Beth Huppin has been a Jewish educator for adults and children, in both formal and informal settings, for over thirty years. She currently teaches 5th grade at the Seattle Jewish Community School and middle school and adult classes at Congregation Beth Shalom, also in Seattle. In 1996, she served as a Melton Senior Educator in Jerusalem.

Beth’s earliest teachers were members of the one-synagogue, isolated Jewish community in Spokane, Washington, where she was born and raised. “In that little shul,” she says, “with five Jewish children my age, everybody knew my name. In Spokane, we knew and cared for every Jew.”

Whether she is teaching children or adults, Beth sees text study as a means of engaging in conversations about the most essential aspects of being human. “To be a Jewish text teacher is to ask Moshe for advice about controlling our tempers. It is about realizing that our heroes weren’t perfect, but can be loved anyway, just as we aren’t perfect, but are still worthy of love. It is about learning to emulate our ancestors’ successes without imitating their failures.”

No matter what the announced topic of a class is, Beth always focuses on the same basic question: What do Jewish texts offer us in our quest for a meaningful life, one built around caring for others?
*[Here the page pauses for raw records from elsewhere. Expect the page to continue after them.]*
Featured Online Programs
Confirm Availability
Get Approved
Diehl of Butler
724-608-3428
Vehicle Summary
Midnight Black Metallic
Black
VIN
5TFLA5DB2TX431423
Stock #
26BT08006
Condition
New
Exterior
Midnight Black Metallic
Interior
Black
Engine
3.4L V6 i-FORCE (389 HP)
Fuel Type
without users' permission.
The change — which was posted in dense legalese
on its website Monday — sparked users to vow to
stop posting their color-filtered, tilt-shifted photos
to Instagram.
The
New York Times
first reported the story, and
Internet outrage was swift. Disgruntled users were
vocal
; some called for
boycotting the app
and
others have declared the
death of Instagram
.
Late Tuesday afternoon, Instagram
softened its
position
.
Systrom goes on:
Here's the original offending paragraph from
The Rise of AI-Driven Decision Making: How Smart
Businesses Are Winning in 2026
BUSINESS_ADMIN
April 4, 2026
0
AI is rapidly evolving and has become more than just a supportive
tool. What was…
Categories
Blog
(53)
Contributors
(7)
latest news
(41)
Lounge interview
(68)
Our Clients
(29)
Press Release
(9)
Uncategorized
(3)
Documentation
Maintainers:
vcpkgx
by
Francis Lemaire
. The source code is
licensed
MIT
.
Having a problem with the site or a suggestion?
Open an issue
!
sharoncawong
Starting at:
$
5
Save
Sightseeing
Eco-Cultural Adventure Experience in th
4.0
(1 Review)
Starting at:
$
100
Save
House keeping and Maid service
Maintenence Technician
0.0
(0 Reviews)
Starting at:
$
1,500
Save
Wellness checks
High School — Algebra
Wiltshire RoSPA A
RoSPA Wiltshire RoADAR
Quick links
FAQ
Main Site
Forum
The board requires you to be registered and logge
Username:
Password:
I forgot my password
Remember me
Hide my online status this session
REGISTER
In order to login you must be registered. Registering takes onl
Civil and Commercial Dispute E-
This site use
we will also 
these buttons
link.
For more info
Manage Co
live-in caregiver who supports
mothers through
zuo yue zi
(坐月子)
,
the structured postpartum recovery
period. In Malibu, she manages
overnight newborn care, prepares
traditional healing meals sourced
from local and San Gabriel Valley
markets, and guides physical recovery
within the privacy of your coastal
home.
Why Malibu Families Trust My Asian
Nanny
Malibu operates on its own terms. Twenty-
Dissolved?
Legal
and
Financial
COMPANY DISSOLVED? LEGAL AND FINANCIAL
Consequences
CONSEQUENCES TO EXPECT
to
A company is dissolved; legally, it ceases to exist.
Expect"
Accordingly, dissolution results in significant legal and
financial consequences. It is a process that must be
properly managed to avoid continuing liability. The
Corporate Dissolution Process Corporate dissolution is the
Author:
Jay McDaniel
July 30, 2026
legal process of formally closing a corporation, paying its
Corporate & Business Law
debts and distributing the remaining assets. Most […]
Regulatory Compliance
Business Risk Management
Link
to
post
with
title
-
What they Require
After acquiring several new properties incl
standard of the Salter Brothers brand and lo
In Beth’s classroom, exploring the text is always followed by opportunities to act upon what has been uncovered, because she believes that this connection between text study and action creates the potential for transformative educational moments.

“Meaningful Jewish education doesn’t happen just with books. It happens when people enter each other’s homes for Shabbat dinners or support each other during times of joy or grief. Caring for one another is the bedrock value of Judaism. Today, when I teach, I think of my parents and grandparents welcoming people to their table for Shabbat and holidays, and of brilliant, gifted teachers conveying a Judaism that has as its basis ahava (love) and g’milut chesed (kindness). I continue to be in touch with Spokane friends who have known me since birth as well as many of these teachers. Whether they are in this world or have passed to the next, their models of chesed continue to inspire me daily.”